Ecstasy has become a problem not only in Ohio, but across the United States. People are abusing this drug not only at late night parties known as raves, but also at home, in their dorm rooms, at the mall, in class, and other common places. Rave party attendees who ingest ecstasy are at risk of dehydration, hyperthermia, and heart or kidney failure. These risks are due to a combination of the drug's stimulant effect, which allows the user to dance for long periods of time, and the hot, crowded atmosphere of rave parties. The combination of crowded all-night dance parties and ecstasy use has been reported to cause fatalities.

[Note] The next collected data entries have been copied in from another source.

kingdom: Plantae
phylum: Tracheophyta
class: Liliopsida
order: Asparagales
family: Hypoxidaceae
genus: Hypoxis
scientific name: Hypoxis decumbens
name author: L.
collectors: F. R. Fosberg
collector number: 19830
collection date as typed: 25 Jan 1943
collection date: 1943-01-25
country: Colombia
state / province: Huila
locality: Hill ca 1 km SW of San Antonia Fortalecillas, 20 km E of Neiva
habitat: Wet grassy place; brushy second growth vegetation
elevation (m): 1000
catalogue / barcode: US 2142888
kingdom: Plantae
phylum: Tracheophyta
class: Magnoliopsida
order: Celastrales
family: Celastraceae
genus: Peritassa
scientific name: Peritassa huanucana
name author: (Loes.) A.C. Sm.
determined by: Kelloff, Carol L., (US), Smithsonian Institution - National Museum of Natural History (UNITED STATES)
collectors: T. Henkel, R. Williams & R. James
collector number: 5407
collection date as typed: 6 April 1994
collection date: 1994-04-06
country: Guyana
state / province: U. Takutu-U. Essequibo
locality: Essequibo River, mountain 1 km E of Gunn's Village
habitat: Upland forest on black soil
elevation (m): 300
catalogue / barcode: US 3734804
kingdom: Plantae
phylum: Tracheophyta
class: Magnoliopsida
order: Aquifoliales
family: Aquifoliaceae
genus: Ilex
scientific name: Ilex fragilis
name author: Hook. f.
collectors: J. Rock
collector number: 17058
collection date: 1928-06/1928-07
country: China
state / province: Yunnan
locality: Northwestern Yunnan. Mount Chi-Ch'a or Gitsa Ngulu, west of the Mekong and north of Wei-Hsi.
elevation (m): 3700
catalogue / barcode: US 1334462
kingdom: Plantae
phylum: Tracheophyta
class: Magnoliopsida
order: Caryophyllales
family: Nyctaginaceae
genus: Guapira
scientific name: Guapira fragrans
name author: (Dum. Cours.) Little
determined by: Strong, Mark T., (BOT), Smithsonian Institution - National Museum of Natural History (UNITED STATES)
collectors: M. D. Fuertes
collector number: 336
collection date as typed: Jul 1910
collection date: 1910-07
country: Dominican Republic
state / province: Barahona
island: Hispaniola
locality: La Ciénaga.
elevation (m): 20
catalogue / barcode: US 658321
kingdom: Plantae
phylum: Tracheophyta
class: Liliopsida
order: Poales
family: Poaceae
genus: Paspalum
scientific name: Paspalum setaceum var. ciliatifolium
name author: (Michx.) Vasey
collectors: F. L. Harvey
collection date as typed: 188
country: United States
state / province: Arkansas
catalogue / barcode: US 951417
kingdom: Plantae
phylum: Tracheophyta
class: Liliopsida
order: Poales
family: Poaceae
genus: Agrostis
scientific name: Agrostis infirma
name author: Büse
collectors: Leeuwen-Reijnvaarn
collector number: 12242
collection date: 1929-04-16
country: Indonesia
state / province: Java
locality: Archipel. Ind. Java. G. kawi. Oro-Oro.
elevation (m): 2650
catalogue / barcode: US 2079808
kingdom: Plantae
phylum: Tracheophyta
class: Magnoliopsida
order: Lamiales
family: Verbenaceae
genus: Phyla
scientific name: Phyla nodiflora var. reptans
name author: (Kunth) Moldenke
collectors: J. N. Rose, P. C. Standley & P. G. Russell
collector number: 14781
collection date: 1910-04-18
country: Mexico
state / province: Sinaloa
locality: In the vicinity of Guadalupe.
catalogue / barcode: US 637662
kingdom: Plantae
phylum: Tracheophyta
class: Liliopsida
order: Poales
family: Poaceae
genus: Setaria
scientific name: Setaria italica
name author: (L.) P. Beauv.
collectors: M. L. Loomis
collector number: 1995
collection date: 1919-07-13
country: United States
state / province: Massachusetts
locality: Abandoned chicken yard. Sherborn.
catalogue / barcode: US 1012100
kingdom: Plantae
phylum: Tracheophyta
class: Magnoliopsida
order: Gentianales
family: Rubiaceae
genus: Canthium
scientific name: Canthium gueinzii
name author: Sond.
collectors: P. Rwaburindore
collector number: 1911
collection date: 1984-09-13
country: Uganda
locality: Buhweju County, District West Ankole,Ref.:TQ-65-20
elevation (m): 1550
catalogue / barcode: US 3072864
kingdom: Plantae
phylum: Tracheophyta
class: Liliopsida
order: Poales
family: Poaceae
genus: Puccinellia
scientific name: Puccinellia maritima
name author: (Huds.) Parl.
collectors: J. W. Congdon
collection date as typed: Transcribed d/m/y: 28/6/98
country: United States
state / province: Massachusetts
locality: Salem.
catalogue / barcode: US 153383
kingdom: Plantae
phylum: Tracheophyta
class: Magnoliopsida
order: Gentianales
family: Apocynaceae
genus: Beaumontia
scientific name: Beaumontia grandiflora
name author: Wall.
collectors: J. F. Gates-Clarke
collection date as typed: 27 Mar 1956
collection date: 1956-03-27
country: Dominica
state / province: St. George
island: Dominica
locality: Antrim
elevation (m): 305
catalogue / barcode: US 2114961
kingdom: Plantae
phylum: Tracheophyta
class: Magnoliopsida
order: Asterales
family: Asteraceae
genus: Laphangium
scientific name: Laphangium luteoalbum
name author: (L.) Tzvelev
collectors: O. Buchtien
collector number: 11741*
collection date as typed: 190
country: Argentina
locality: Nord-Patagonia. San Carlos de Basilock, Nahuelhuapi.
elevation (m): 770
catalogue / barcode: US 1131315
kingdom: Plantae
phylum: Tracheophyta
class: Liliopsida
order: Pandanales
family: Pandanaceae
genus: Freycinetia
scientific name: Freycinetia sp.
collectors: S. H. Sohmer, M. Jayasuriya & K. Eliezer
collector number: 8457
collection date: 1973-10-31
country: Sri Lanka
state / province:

MDMA, know to the rest of us as ecstasy, is a synthetic drug which has both psychedelic and stimulant properties. It is a schedule one substance under the controlled substance act and is that is known as a "club drug" on the streets. It is usually swallowed in pill form, but sometimes users crush the pill and snort it like they would cocaine. The "high" experienced from ecstasy lasts approximately four to six hours. Research shows that ecstasy users experience damage to the part of their brain which is related to critical thought and memory. Ecstasy dealers may also add adulterants to the drug such as mescaline, meth, codeine, paramehtoxyamphetamine (PMA) and dextromethorphan (DXM) without the user's knowledge, causing effects the user did not anticipate.
- In the 1970's Ecstasy was actually given to psychotherapy patients, but in 1986 this practiced was stopped when animal studies showed that Ecstasy use caused brain damage.
- Individuals who use PCP generally report an out-of-body experience where they feel detached from reality, or ones consciousness is disconnected from reality.
- Over one million adolescents each year are confirmed as victims of child abuse and neglect by state child protective service agencies. State welfare records indicate that alcohol and drug abuse is one of the top two problems exhibited by families in 81% of the reported cases.
- Methamphetamine use is associated with increased numbers of HIV infections in some populations.